● YOUR INSTRUCTIONS
Reproduce the entire listing below verbatim.

◆ ◆ ◆ ◆

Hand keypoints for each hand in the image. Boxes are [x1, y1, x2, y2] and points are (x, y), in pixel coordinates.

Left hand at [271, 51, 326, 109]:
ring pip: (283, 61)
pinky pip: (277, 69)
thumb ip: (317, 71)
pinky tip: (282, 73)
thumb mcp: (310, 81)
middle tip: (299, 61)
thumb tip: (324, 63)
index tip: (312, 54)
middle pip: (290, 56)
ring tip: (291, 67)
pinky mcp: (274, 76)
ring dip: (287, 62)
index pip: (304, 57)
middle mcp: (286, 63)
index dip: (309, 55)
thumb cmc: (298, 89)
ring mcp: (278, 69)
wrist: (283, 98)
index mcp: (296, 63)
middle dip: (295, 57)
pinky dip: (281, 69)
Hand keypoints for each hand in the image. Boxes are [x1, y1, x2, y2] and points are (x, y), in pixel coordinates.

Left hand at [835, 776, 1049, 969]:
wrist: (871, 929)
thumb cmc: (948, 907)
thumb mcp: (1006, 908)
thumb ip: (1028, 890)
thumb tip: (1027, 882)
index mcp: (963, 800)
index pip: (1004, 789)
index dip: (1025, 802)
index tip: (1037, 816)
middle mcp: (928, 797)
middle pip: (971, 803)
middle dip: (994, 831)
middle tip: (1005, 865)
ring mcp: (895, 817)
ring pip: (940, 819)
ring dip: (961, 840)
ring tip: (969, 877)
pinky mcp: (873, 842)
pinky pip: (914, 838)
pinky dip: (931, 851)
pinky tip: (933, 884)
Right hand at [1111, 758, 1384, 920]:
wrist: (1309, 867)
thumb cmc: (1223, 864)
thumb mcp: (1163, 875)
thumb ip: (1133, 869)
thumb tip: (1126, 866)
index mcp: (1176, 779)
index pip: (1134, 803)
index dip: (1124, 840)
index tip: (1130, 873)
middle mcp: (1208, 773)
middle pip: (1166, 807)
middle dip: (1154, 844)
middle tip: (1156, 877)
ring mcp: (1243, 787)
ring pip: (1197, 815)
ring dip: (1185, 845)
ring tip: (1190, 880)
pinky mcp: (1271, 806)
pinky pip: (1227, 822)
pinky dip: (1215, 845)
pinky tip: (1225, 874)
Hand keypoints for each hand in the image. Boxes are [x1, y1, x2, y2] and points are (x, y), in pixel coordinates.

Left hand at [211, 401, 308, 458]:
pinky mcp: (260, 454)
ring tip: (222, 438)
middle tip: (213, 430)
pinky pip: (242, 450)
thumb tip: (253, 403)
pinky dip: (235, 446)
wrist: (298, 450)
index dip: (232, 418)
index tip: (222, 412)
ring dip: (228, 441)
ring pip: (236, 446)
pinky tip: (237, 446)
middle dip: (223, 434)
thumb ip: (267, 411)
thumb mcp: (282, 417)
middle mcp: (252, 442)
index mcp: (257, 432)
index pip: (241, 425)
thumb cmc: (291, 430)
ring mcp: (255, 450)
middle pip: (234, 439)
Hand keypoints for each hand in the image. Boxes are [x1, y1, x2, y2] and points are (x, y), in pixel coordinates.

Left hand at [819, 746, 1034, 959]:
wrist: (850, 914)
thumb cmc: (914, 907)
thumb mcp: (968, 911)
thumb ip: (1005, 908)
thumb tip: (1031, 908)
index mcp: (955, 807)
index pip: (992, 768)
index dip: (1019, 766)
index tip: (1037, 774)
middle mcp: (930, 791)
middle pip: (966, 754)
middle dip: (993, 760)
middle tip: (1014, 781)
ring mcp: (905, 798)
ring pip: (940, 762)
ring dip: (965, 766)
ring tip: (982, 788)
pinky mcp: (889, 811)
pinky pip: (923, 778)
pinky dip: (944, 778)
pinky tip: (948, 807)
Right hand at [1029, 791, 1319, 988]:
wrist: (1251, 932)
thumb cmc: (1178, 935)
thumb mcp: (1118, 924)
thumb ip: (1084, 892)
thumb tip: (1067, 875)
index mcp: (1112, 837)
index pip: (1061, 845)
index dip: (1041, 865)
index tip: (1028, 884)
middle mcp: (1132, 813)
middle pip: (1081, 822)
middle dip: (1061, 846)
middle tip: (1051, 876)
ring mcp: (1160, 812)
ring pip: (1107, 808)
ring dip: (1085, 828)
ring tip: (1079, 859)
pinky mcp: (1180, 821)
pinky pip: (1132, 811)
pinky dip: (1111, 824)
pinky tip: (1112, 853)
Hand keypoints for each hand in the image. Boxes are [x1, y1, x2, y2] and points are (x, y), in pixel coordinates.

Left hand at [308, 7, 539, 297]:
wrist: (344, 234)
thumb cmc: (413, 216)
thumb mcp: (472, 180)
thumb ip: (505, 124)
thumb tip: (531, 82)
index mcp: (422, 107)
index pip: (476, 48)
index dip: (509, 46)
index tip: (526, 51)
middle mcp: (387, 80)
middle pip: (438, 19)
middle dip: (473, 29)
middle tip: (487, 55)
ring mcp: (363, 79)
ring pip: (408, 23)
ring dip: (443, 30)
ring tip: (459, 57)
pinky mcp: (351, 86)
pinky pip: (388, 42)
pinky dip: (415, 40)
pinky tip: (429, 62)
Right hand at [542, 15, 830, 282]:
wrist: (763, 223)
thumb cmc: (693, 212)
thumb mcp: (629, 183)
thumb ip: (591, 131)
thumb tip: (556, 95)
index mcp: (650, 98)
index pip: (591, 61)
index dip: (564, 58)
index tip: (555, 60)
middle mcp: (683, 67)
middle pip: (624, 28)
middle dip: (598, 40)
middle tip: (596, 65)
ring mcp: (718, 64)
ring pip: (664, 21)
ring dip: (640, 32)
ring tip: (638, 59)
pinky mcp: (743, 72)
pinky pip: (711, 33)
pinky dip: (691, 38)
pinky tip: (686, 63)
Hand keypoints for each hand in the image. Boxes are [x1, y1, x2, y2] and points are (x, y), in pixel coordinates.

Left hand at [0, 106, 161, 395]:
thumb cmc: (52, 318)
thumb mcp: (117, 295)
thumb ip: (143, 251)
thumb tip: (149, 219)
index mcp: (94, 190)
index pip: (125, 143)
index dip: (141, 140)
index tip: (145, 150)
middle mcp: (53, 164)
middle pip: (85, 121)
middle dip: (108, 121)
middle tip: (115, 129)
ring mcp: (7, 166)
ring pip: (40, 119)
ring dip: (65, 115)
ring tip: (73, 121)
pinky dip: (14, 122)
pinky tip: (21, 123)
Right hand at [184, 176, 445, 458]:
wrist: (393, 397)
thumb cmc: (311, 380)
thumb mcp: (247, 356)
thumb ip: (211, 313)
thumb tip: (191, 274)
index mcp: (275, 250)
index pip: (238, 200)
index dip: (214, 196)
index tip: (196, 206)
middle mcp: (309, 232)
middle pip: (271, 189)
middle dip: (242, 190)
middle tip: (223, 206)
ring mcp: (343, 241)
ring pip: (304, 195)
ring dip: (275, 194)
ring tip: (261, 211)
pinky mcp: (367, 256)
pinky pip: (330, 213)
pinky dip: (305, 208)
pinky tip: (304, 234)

◆ ◆ ◆ ◆

● REPLY
Hand keypoints for each hand in the image. Boxes are [x1, y1, x2, y2] and points are (x, y), in pixel coordinates.

Left hand at [271, 51, 326, 109]:
ring pip: (283, 61)
pinky pip: (277, 69)
thumb ip: (317, 71)
pinky tip: (282, 73)
thumb mcp: (310, 81)
middle tip: (299, 61)
thumb tip: (324, 63)
index tip: (312, 54)
middle pip: (290, 56)
ring tip: (291, 67)
pinky mcp: (274, 76)
ring dip: (287, 62)
index pip: (304, 57)
middle mcp: (286, 63)
index dip: (309, 55)
thumb cmc: (298, 89)
ring mcp: (278, 69)
wrist: (283, 98)
index mcp: (296, 63)
middle dip: (295, 57)
pinky dip: (281, 69)
Hand keypoints for each hand in the image. Boxes are [x1, y1, x2, y2] and points are (x, y), in pixel coordinates.

Left hand at [835, 776, 1049, 969]:
wrist: (871, 929)
thumb cmc: (948, 907)
thumb mcp: (1006, 908)
thumb ip: (1028, 890)
thumb tip: (1027, 882)
index mcp: (963, 800)
index pip: (1004, 789)
index dip: (1025, 802)
index tip: (1037, 816)
middle mcp: (928, 797)
middle pip: (971, 803)
middle dip: (994, 831)
middle tip: (1005, 865)
ring mcp: (895, 817)
ring pip: (940, 819)
ring dip: (961, 840)
ring tip: (969, 877)
pinky mcp: (873, 842)
pinky pip: (914, 838)
pinky dip: (931, 851)
pinky tip: (933, 884)
Right hand at [1111, 758, 1384, 920]:
wrist: (1309, 867)
thumb cmc: (1223, 864)
thumb mcp: (1163, 875)
thumb ip: (1133, 869)
thumb tip: (1126, 866)
index mcp: (1176, 779)
index pip: (1134, 803)
index dip: (1124, 840)
index tip: (1130, 873)
middle mcp: (1208, 773)
middle pip: (1166, 807)
middle dip: (1154, 844)
middle tip: (1156, 877)
ring mcp: (1243, 787)
ring pip: (1197, 815)
ring dip: (1185, 845)
ring tip: (1190, 880)
pinky mcp: (1271, 806)
pinky pip: (1227, 822)
pinky dip: (1215, 845)
pinky tip: (1225, 874)
Hand keypoints for each hand in the image. Boxes are [x1, y1, x2, y2] and points are (x, y), in pixel coordinates.

Left hand at [211, 401, 308, 458]:
pinky mcp: (260, 454)
ring tip: (222, 438)
middle tip: (213, 430)
pinky pip: (242, 450)
thumb tip: (253, 403)
pinky dip: (235, 446)
wrist: (298, 450)
index dip: (232, 418)
index tip: (222, 412)
ring dip: (228, 441)
ring pip: (236, 446)
pinky tip: (237, 446)
middle dip: (223, 434)
thumb ip: (267, 411)
thumb mcp: (282, 417)
middle mcp: (252, 442)
index mcp: (257, 432)
index pip: (241, 425)
thumb cmc: (291, 430)
ring mcp: (255, 450)
middle pip: (234, 439)
Hand keypoints for each hand in the image. Boxes are [x1, y1, x2, y2] and points are (x, y), in pixel coordinates.

Left hand at [819, 746, 1034, 959]:
wrist: (850, 914)
thumb cmc: (914, 907)
thumb mcp: (968, 911)
thumb ip: (1005, 908)
thumb tip: (1031, 908)
index mcp: (955, 807)
index pip: (992, 768)
index dip: (1019, 766)
index tip: (1037, 774)
middle mcp: (930, 791)
middle pip: (966, 754)
middle dip: (993, 760)
middle tip: (1014, 781)
ring mcp: (905, 798)
ring pip: (940, 762)
ring dip: (965, 766)
ring tip: (982, 788)
pinky mcp: (889, 811)
pinky pip: (923, 778)
pinky dip: (944, 778)
pinky tip: (948, 807)
Right hand at [1029, 791, 1319, 988]:
wrist: (1251, 932)
thumb cmc: (1178, 935)
thumb mcp: (1118, 924)
thumb ip: (1084, 892)
thumb tip: (1067, 875)
index mcp: (1112, 837)
index pip: (1061, 845)
index dip: (1041, 865)
index tip: (1028, 884)
middle mcp: (1132, 813)
middle pip: (1081, 822)
middle dip: (1061, 846)
middle tip: (1051, 876)
ring mcp: (1160, 812)
ring pip: (1107, 808)
ring dip: (1085, 828)
ring tip: (1079, 859)
pinky mcp: (1180, 821)
pinky pip: (1132, 811)
pinky dip: (1111, 824)
pinky tip: (1112, 853)
Hand keypoints for each hand in the image. Boxes are [x1, y1, x2, y2] and points are (x, y), in pixel coordinates.

Left hand at [308, 7, 539, 297]:
wrist: (344, 234)
thumb cmc: (413, 216)
thumb mcp: (472, 180)
thumb ip: (505, 124)
thumb tip: (531, 82)
index mcp: (422, 107)
index pip: (476, 48)
index dip: (509, 46)
index tip: (526, 51)
middle mcp: (387, 80)
middle pip: (438, 19)
middle dip: (473, 29)
middle tip: (487, 55)
ring mcp: (363, 79)
ring pip: (408, 23)
ring dip: (443, 30)
ring tip: (459, 57)
pinky mcp: (351, 86)
pinky pip: (388, 42)
pinky dip: (415, 40)
pinky tip: (429, 62)
Right hand at [542, 15, 830, 282]:
wrist: (763, 223)
thumb cmc: (693, 212)
thumb mcp: (629, 183)
thumb ip: (591, 131)
thumb tip: (556, 95)
index mcp: (650, 98)
index pip: (591, 61)
index dip: (564, 58)
index tip: (555, 60)
middle mcp: (683, 67)
middle pip: (624, 28)
middle dip: (598, 40)
middle tip: (596, 65)
ring mcp: (718, 64)
ring pip: (664, 21)
ring dip: (640, 32)
ring tip: (638, 59)
pinky mcp: (743, 72)
pinky pip: (711, 33)
pinky dip: (691, 38)
pinky tip: (686, 63)
Hand keypoints for each hand in the image. Boxes are [x1, y1, x2, y2] and points are (x, y), in pixel coordinates.

Left hand at [0, 106, 161, 395]:
thumb cmc: (52, 318)
thumb mcp: (117, 295)
thumb ip: (143, 251)
thumb tip: (149, 219)
index mcp: (94, 190)
index pip: (125, 143)
index dip: (141, 140)
index tip: (145, 150)
middle mcp: (53, 164)
middle pip: (85, 121)
middle dip: (108, 121)
middle tip: (115, 129)
ring mcp: (7, 166)
ring pip: (40, 119)
ring dip: (65, 115)
ring tip: (73, 121)
pinky dip: (14, 122)
pinky tip: (21, 123)
Right hand at [184, 176, 445, 458]:
wrist: (393, 397)
thumb cmc: (311, 380)
thumb mcp: (247, 356)
thumb ip: (211, 313)
thumb tip: (191, 274)
index mcp: (275, 250)
index pip: (238, 200)
index dip: (214, 196)
index tip: (196, 206)
middle mcp: (309, 232)
middle pip: (271, 189)
middle dip: (242, 190)
middle tip: (223, 206)
ring mcp: (343, 241)
ring pip: (304, 195)
ring dip: (275, 194)
ring tip: (261, 211)
pinky mcp: (367, 256)
pinky pip: (330, 213)
pinky dip: (305, 208)
pinky tip: (304, 234)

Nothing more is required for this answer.